[Data for processing — start]
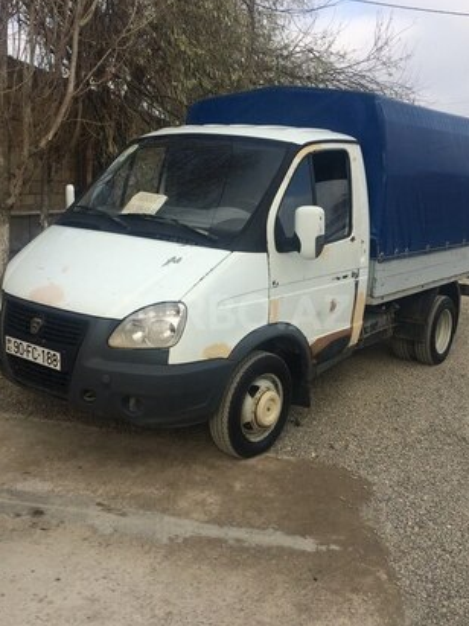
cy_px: 312
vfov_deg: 52.6
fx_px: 633
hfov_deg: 40.7
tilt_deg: -9.2
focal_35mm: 35
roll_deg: +0.4
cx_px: 233
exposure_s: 1/1709
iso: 32
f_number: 2.2
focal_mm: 4.15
[Data for processing — finish]
Exercise: Transcribe the records above exactly as they appear, leaving out any pictures.

Finished exercise:
cy_px: 312
vfov_deg: 52.6
fx_px: 633
hfov_deg: 40.7
tilt_deg: -9.2
focal_35mm: 35
roll_deg: +0.4
cx_px: 233
exposure_s: 1/1709
iso: 32
f_number: 2.2
focal_mm: 4.15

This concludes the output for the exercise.